Many banks operated with relatively light oversight when deploying AI systems in lending and underwriting. Governance efforts were frequently limited to initial model validation and basic documentation, with limited ongoing monitoring or independent challenge processes. In many cases, responsibility for AI was fragmented across data science, risk, compliance, and technology teams, with no single function holding clear accountability for outcomes.

Regulators largely relied on banks to self-identify and report issues with their AI models. Examination teams did not routinely request detailed information about model performance, bias testing, explainability, or drift detection unless a specific concern had already surfaced. As a result, institutions could move relatively quickly to adopt AI tools without facing intense regulatory scrutiny of their governance frameworks.

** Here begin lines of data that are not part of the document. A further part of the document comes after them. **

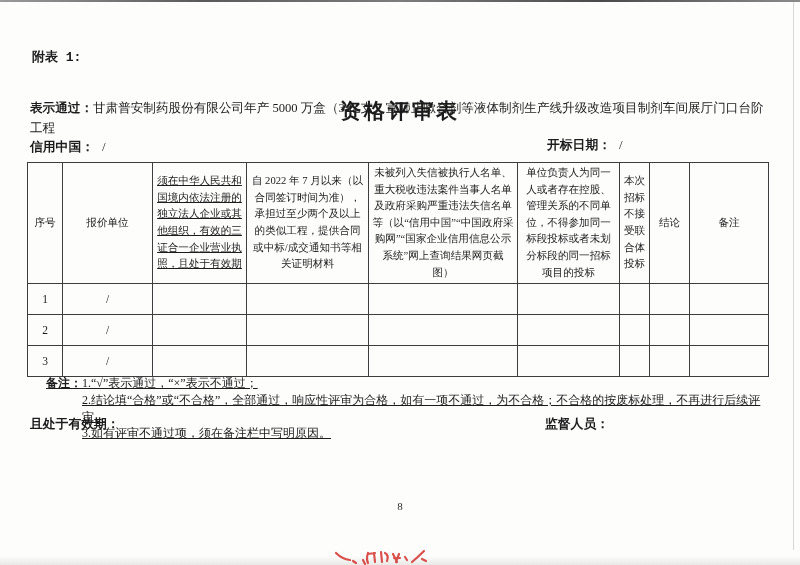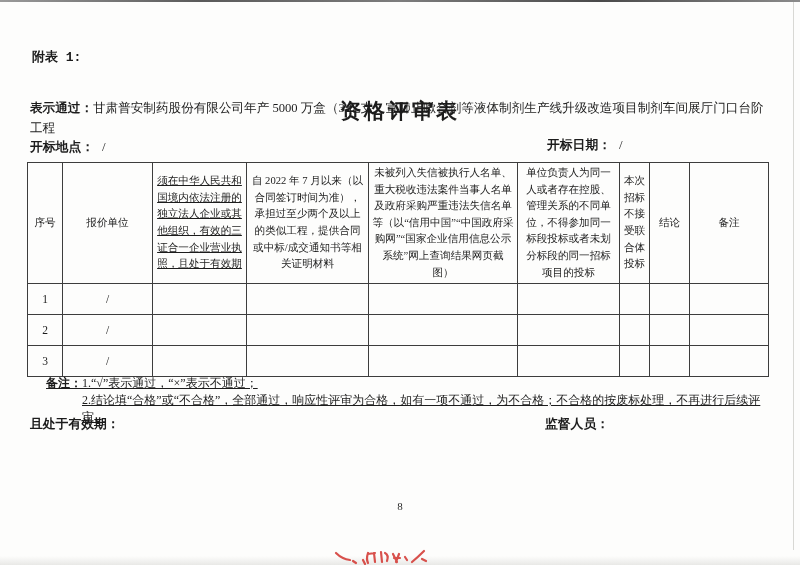--- a/index.html
+++ b/index.html
@@ -51,21 +51,21 @@
 
 <div class="appendix">附表 1:</div>
 
 <div class="doc-title">资格评审表</div>
 
 <div class="project">
   <span class="lbl">表示通过：</span><span>甘肃普安制药股份有限公司年产 5000 万盒（3 亿支）宣肺止嗽合剂等液体制剂生产线升级改造项目制剂车间展厅门口台阶工程</span>
 </div>
 
 <div class="bid-line bid-location lbl">
-  <span>开标地点：</span><span class="val">/</span>
+  <span>信用中国：</span><span class="val">/</span>
 </div>
 
 <div class="bid-line bid-date lbl">
   <span>开标日期：</span><span class="val">/</span>
 </div>
 
 <table class="review">
   <colgroup>
     <col style="width:35px">
       <col style="width:90px">
@@ -121,20 +121,21 @@
     <td></td>
     <td></td>
     <td></td>
   </tr>
 </tbody>
   </table>
 
 <div class="notes">
   <div><span class="lbl">备注：</span><span>1.“√”表示通过，“×”表示不通过；</span></div>
   <div class="row2">2.结论填“合格”或“不合格”，全部通过，响应性评审为合格，如有一项不通过，为不合格；不合格的按废标处理，不再进行后续评审。</div>
+  <div class="row2">3.如有评审不通过项，须在备注栏中写明原因。</div>
 </div>
 
 <div class="sign-line sign-left">且处于有效期：</div>
 <div class="sign-line sign-right">监督人员：</div>
 
 <div class="page-num">8</div>
 
 <svg class="seal" viewBox="0 0 100 20">
   <g stroke="#d43a35" stroke-width="2.2" fill="none" stroke-linecap="round" opacity="0.88">
     <path d="M6 8 Q12 14 20 15"></path>

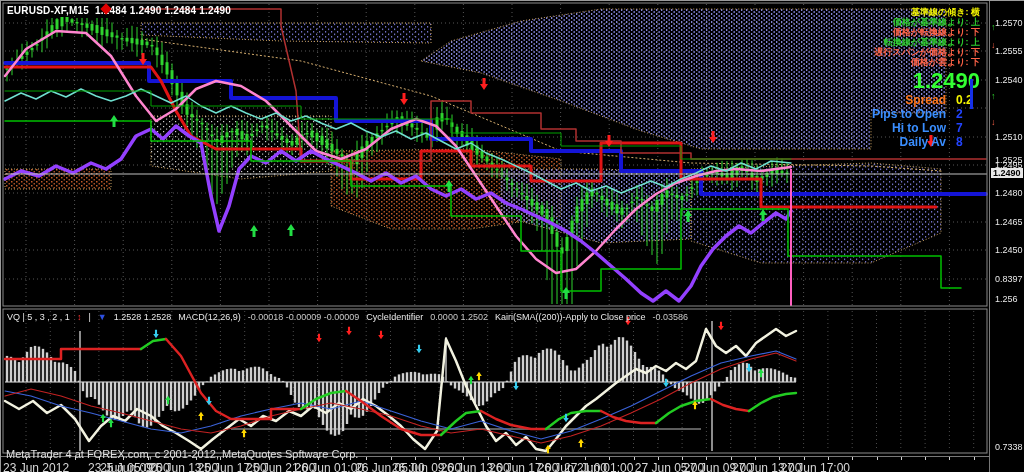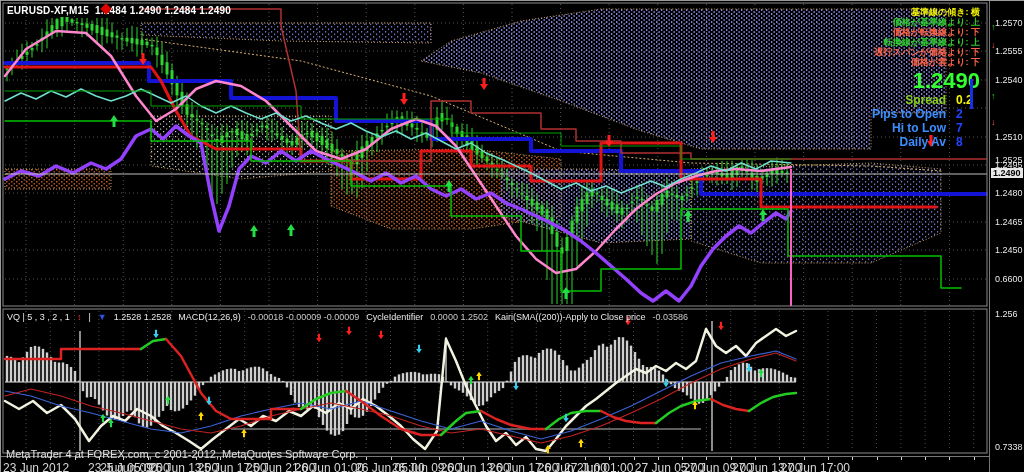--- a/index.html
+++ b/index.html
@@ -724,21 +724,21 @@
         <div class="jp-line" style="color: rgb(245, 245, 0);">基準線の傾き: 横</div>
         <div class="jp-line" style="color: rgb(46, 204, 46);">価格が基準線より: 上</div>
         <div class="jp-line" style="color: rgb(255, 99, 71);">価格が転換線より: 下</div>
         <div class="jp-line" style="color: rgb(46, 204, 46);">転換線が基準線より: 上</div>
         <div class="jp-line" style="color: rgb(255, 99, 71);">遅行スパンが価格より: 下</div>
         <div class="jp-line" style="color: rgb(255, 99, 71);">価格が雲より: 下</div>
       </div>
     <div id="big-price">1.2490</div>
     <div id="stat-rows">
         <div class="stat-row">
-          <span class="stat-label" style="color: #84cc16;">Spread</span>
+          <span class="stat-label" style="color: #f97316;">Spread</span>
           <span class="stat-value" style="color: rgb(245, 245, 0);">0.2</span>
         </div>
         <div class="stat-row">
           <span class="stat-label" style="color: rgb(58, 142, 255);">Pips to Open</span>
           <span class="stat-value" style="color: rgb(34, 68, 255);">2</span>
         </div>
         <div class="stat-row">
           <span class="stat-label" style="color: rgb(58, 142, 255); text-align: center;">Hi to Low</span>
           <span class="stat-value" style="color: rgb(34, 68, 255);">7</span>
         </div>
@@ -753,23 +753,23 @@
   <div id="price-scale">
       <div class="scale-tick" style="top: 17px;">1.2570</div>
       <div class="scale-tick" style="top: 45px;">1.2555</div>
       <div class="scale-tick" style="top: 74px;">1.2540</div>
       <div class="scale-tick" style="top: 118px; margin-top: 36px;">1.2525</div>
       <div class="scale-tick" style="top: 131px;">1.2510</div>
       <div class="scale-tick" style="top: 159px;">1.2495</div>
       <div class="scale-tick" style="top: 187px;">1.2480</div>
       <div class="scale-tick" style="top: 216px;">1.2465</div>
       <div class="scale-tick" style="top: 244px;">1.2450</div>
-      <div class="scale-tick" style="top: 273px;">0.6600</div>
+      <div class="scale-tick" style="top: 273px;">0.8397</div>
       <div class="scale-current" style="top: 167px;">1.2490</div>
-      <div class="scale-tick" style="top: 308px;">1.256</div>
+      <div class="scale-tick" style="top: 293px;">1.256</div>
       <div class="scale-tick" style="top: 441px;">0.7338</div>
       <div class="scale-tick" style="top: 21px; left: 1px; color: rgb(46, 204, 46); font-weight: bold;">↑</div>
       <div class="scale-tick" style="top: 39px; left: 1px; color: rgb(255, 99, 71); font-weight: bold;">↓</div>
       <div class="scale-tick" style="top: 90px; left: 1px; color: rgb(46, 204, 46); font-weight: bold;">↑</div>
       <div class="scale-tick" style="top: 116px; left: 1px; color: rgb(255, 99, 71); font-weight: bold;">↓</div>
     </div>
 
   <div class="txt" id="indicator-header"><span style="color: rgb(232, 232, 232);">VQ | 5 , 3 , 2 , 1</span><span style="color: rgb(255, 51, 51);">↕</span><span style="color: rgb(232, 232, 232);">|</span><span style="color: rgb(45, 79, 224);">▼</span><span style="color: rgb(232, 232, 232);">1.2528 1.2528</span><span style="color: rgb(232, 232, 232);">MACD(12,26,9)</span><span style="color: rgb(200, 200, 200);">-0.00018 -0.00009 -0.00009</span><span style="color: rgb(232, 232, 232);">CycleIdentifier</span><span style="color: rgb(200, 200, 200);">0.0000 1.2502</span><span style="color: rgb(232, 232, 232);">Kairi(SMA((200))-Apply to Close price</span><span style="color: rgb(200, 200, 200);">-0.03586</span></div>
 
   <div class="txt" id="watermark">MetaTrader 4 at FOREX.com, c 2001-2012, MetaQuotes Software Corp.</div>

This environment allowed many banks to experiment with and deploy AI systems at scale while maintaining only basic oversight structures. Governance was often viewed more as a compliance checkbox than as a critical control layer for managing real business and regulatory risk.

What AI Governance Looks Like Now

U.S. banking regulators have shifted to a more detailed and technical approach when examining AI use, particularly in high-impact areas such as lending and underwriting. Examiners are now asking more specific questions about model development, validation, ongoing monitoring, bias testing, and explainability during routine examinations.

Banks are increasingly expected to demonstrate not just that they have AI policies on paper, but that they have effective governance processes in place to oversee models throughout their lifecycle. This includes clearer accountability structures, independent model risk management reviews, and documented processes for identifying and addressing performance issues or unintended consequences.

Regulators are also placing greater emphasis on how institutions govern third-party AI tools and vendor models, which many banks rely on for critical functions. There is now more focus on whether banks have adequate visibility into how these models work and whether they can effectively challenge or override decisions when necessary.

Overall, AI governance has moved from a peripheral compliance topic to a more central part of regulatory examinations. Institutions are now under greater pressure to show that they have robust, operational governance frameworks capable of managing the risks associated with AI used in credit decisions and other high-stakes processes.

Our Take

AI Governance Take

U.S. banking regulators are making it clear that the era of light-touch AI oversight in financial services is over. Simply having AI policies or conducting initial model validation is no longer sufficient. Examiners are now expecting banks to demonstrate real, operational governance over the AI systems used in lending, underwriting, and risk decisions.

The most important shift is that regulators are moving beyond high-level questions and self-reporting. They are increasingly focused on whether institutions can actually explain how their models work, how they monitor performance over time, and how they manage risks such as bias and model drift. Banks that cannot provide clear evidence of these controls during examinations are likely to face more findings and greater regulatory pressure.

For governance leaders at financial institutions, the priority should be strengthening the practical elements of AI oversight rather than just expanding policy documentation. This means establishing clearer accountability for AI outcomes, improving model monitoring and challenge processes, and ensuring robust oversight of third-party AI tools. Institutions that continue treating AI governance as a secondary compliance exercise will find themselves increasingly exposed as regulatory expectations continue to rise.

The message from regulators is straightforward: AI is now a core part of how many banks make decisions, and it must be governed with the same rigor applied to other high-risk activities. Banks that fail to adapt their governance practices to this new reality will face growing regulatory risk.